Synthetic matrix metalloproteinase inhibitor decreases early cardiac neural crest migration in chicken embryos



During early embryonic development, cardiac neural crest (NC) cells emerge from the forming neural tube, migrate beneath the ectoderm, enter the pharyngeal arches, and subsequently participate in the septation of the heart. Like tumor cells, NC cells penetrate through basement membranes and invade extracellular matrix during their emigration and migration and, therefore, are liable to use similar invasive mechanisms. Matrix metalloproteinases (MMPs) are a family of zinc proteolytic enzymes known to be important in cell migration and invasion of normal and metastatic cells. In an earlier study, we found that the spatial and temporal distribution pattern of MMP-2 positively correlates with cardiac NC migration, suggesting MMP enzymatic activity may be important in mediating cardiac cell NC migration. To test this hypothesis, a synthetic MMP inhibitor, KB8301, was used to block MMP enzymatic activity during in vitro and in vivo cardiac NC cell migration in chick embryos. Injection of KB8301 into the cell-free space adjacent to the neural tube at the level of the second somite before the NC cells emigrated caused major morphologic anomalies in embryos and disrupted cardiac NC morphogenesis. Unilateral injection of KB8301 at lower concentrations, significantly decreased cardiac NC migration on the injected side compared with the noninjected side and compared with that of the injected controls.
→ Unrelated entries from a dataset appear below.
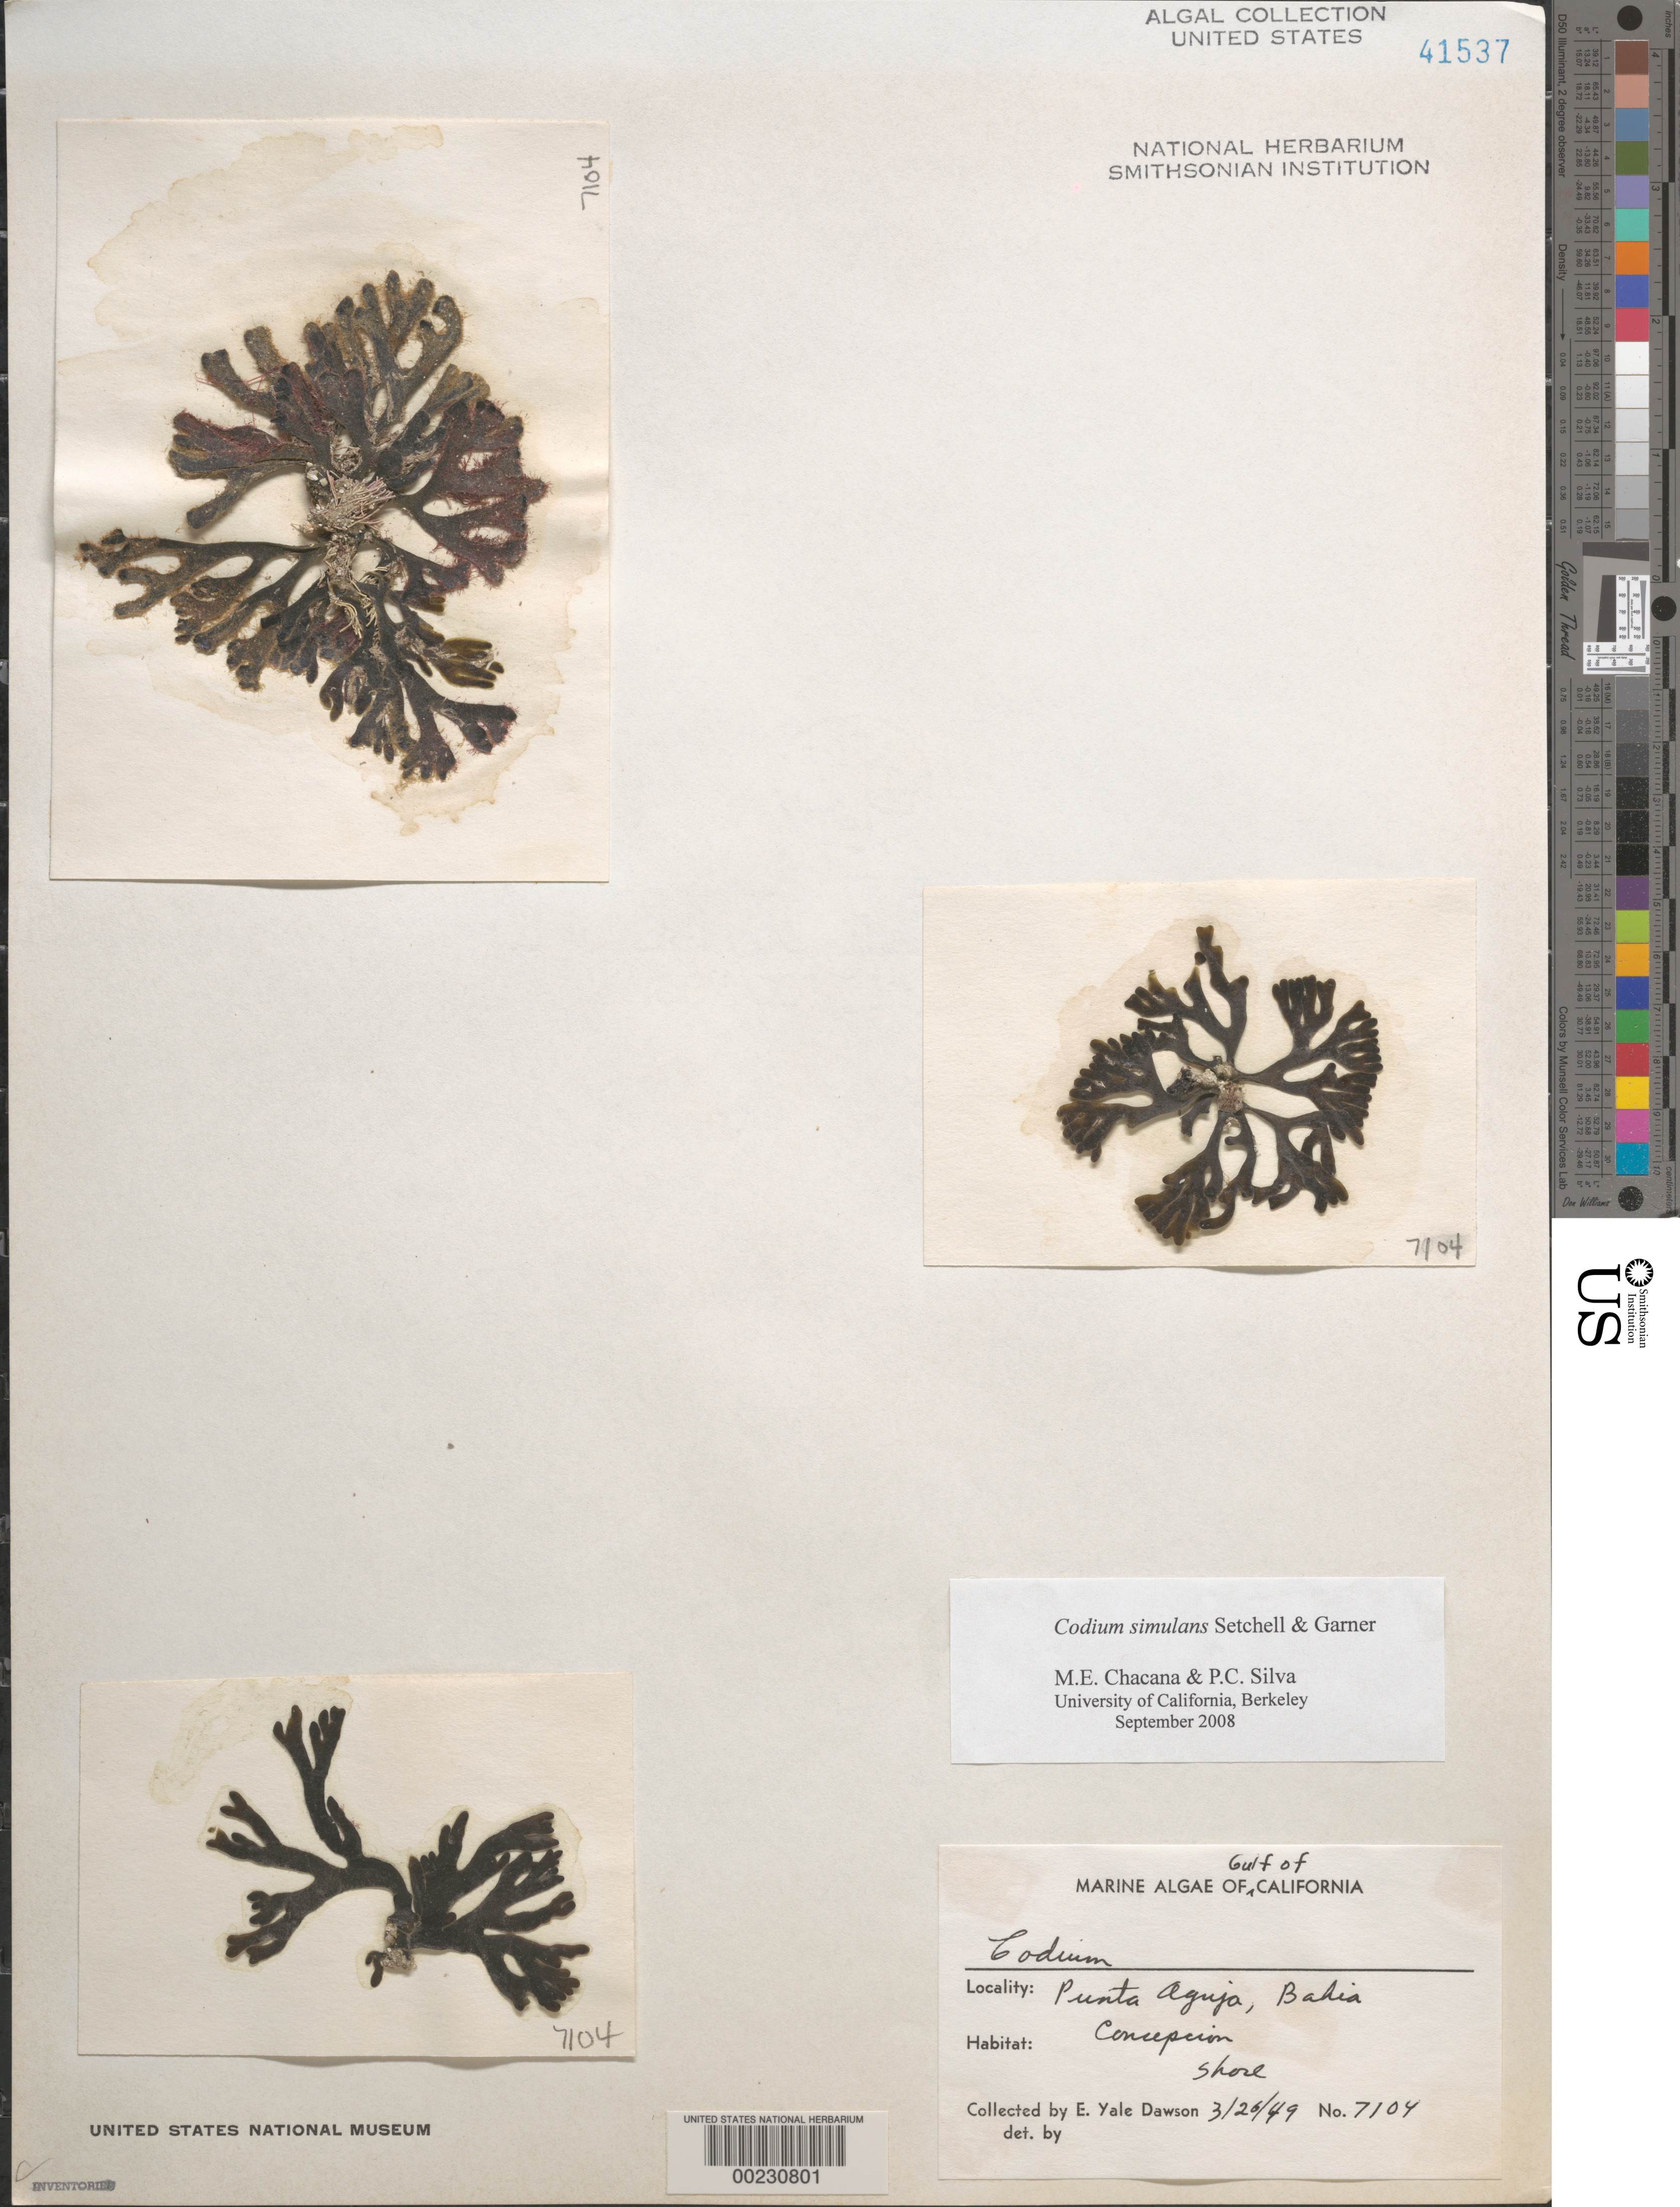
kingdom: Plantae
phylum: Chlorophyta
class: Ulvophyceae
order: Bryopsidales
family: Codiaceae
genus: Codium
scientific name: Codium simulans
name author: Setch. & N.L. Gardner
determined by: Chacana, M. E.; Silva, P. C.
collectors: E. Y. Dawson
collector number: EYD 7104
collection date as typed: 26 Mar 1949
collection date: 1949-03-26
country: Mexico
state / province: Baja California Sur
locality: Bahia Concepcion, Punta Aguja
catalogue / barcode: US 41537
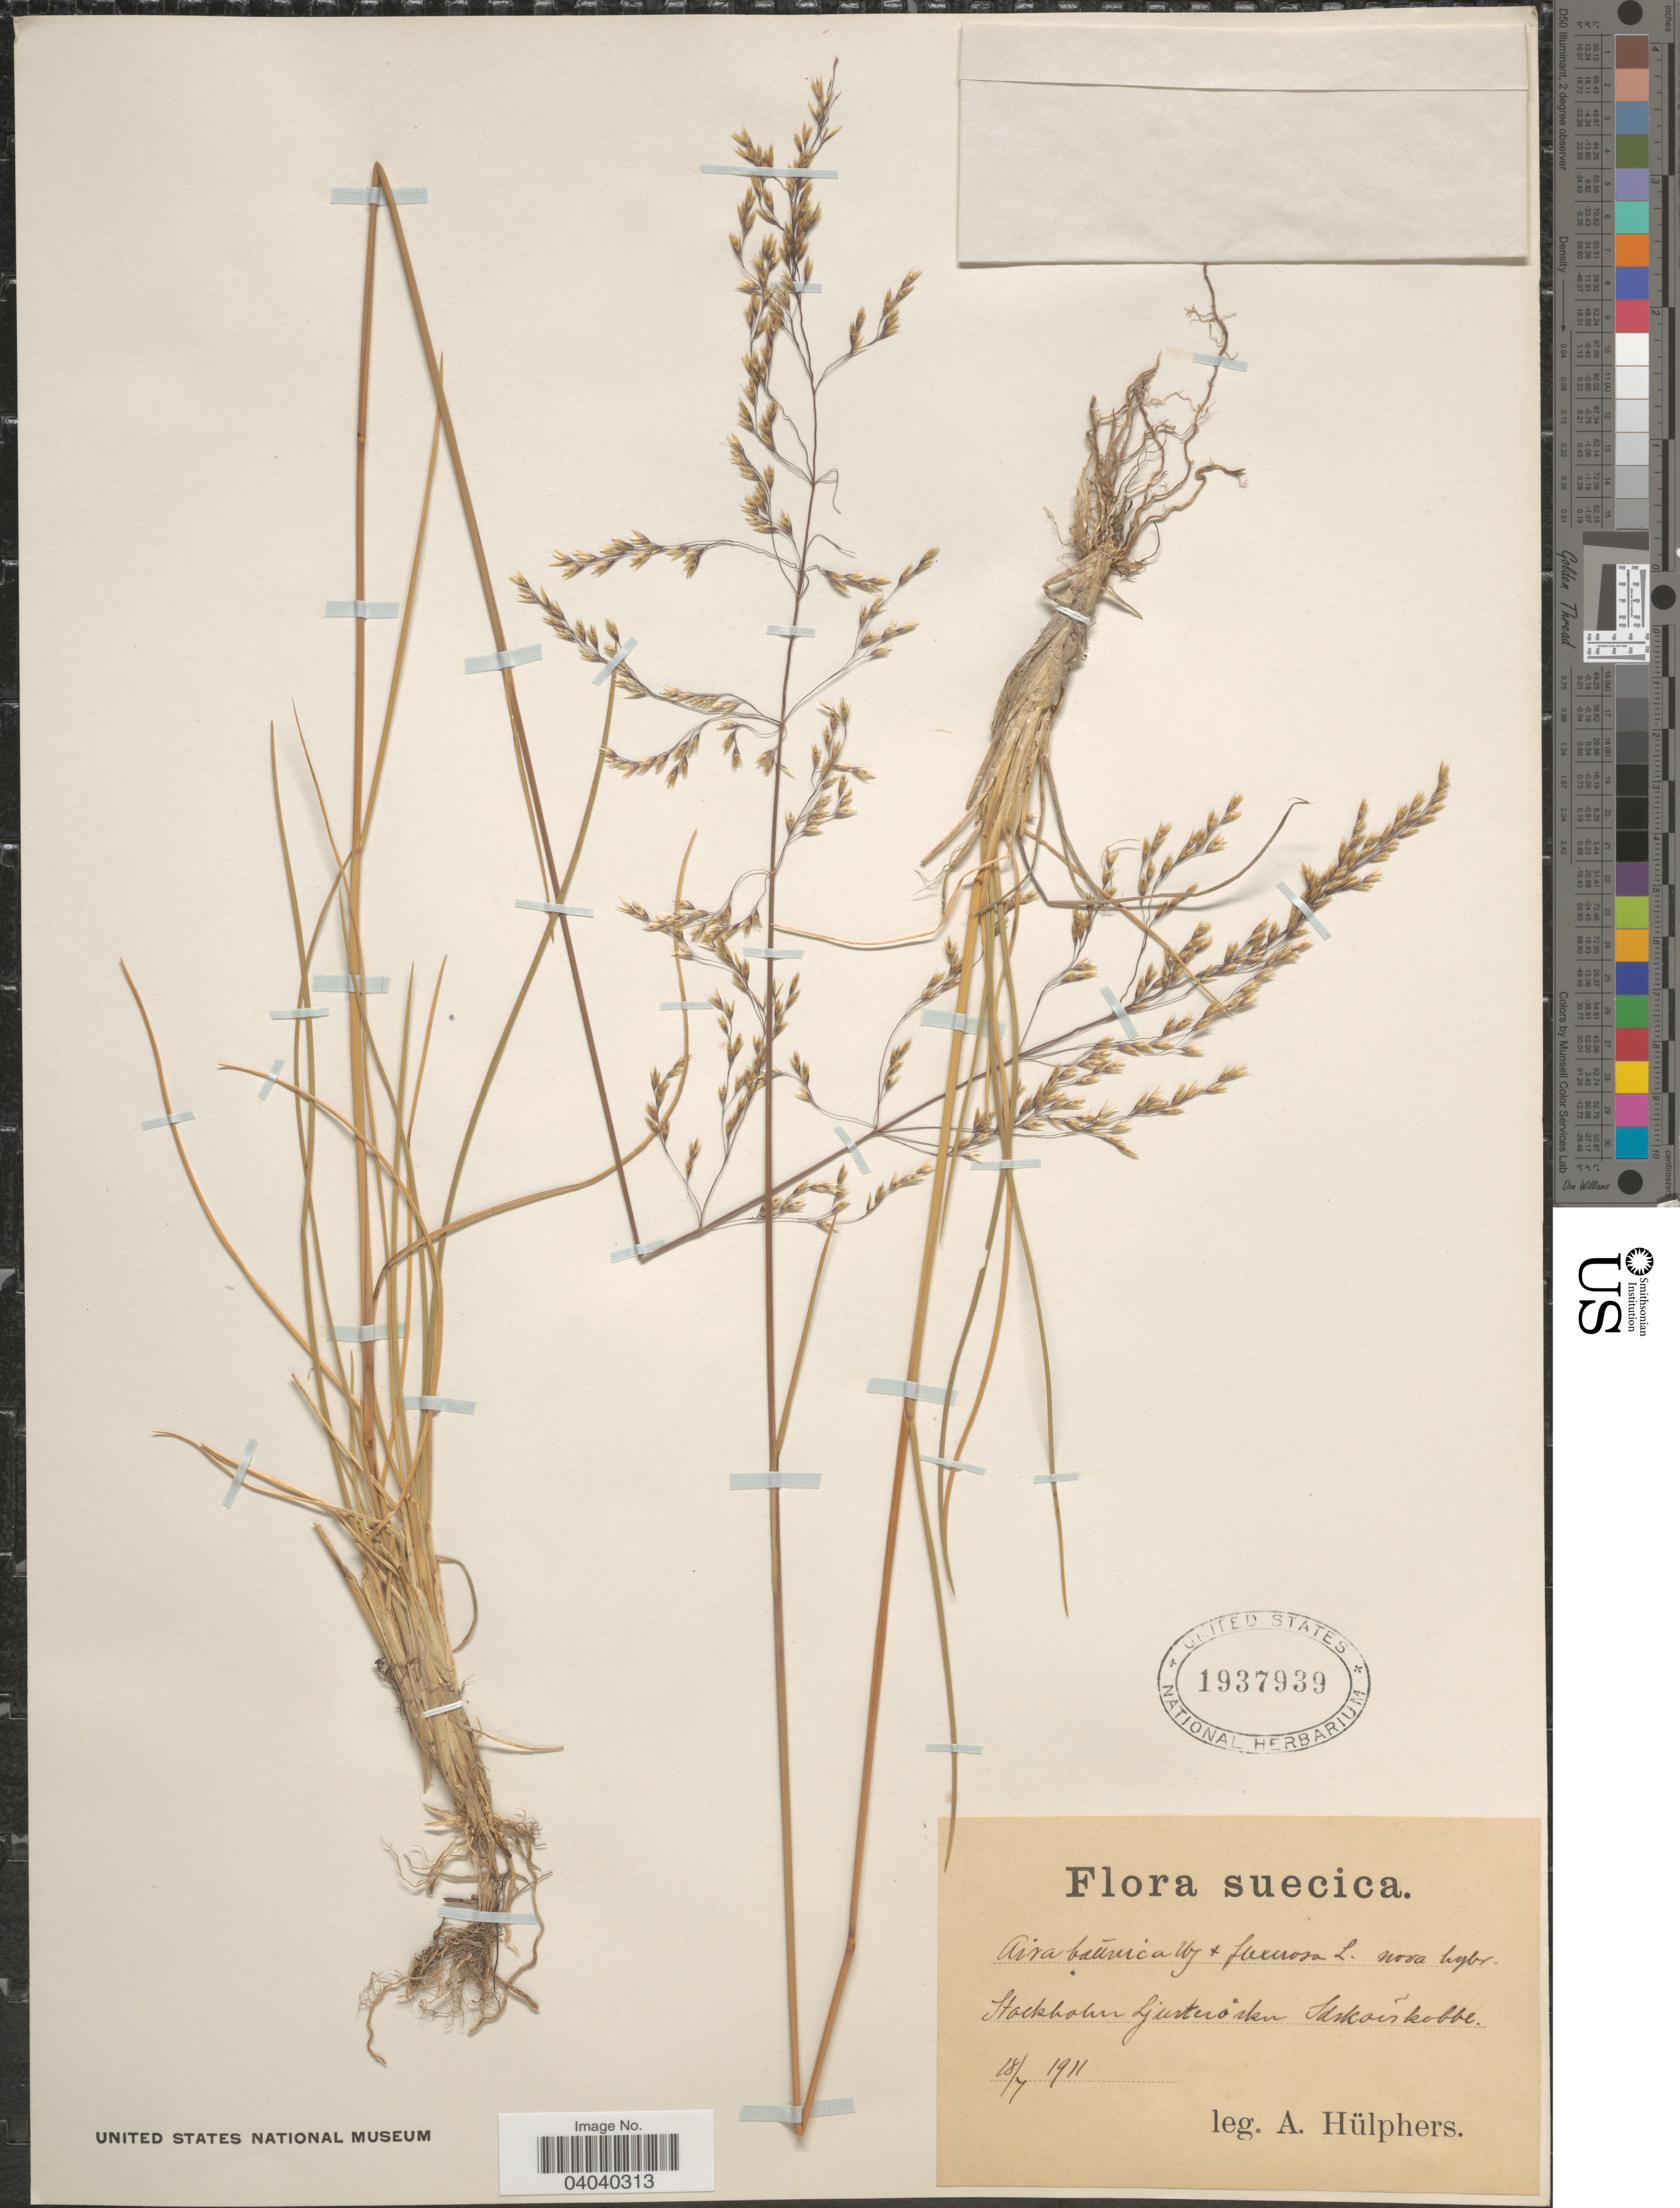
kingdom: Plantae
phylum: Tracheophyta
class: Liliopsida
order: Poales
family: Poaceae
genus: Deschampsia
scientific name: Deschampsia bottnica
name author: (Wahlenb.) Trin.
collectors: A. Hülphers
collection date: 1911-07-18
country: Sweden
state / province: Stockholm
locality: Suecica. Stockholm Ljusterö skn Saskoes kobbe. [interpreted]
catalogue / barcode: US 1937939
This decrease correlated with a decrease in MMP activity in the embryos and was not attributable to differences in embryo size or rate of embryonic development after injection. KB8301 also significantly decreased the rate of NC cell motility and distance NC cells migrated from explanted neural tubes and increased cell area and perimeter. These data suggest that MMP enzymatic activity is an important mediator of early cardiac NC migration and that perturbation of endogenous MMP activity may lead to NC-related congenital defects. © 2002 Wiley-Liss, Inc.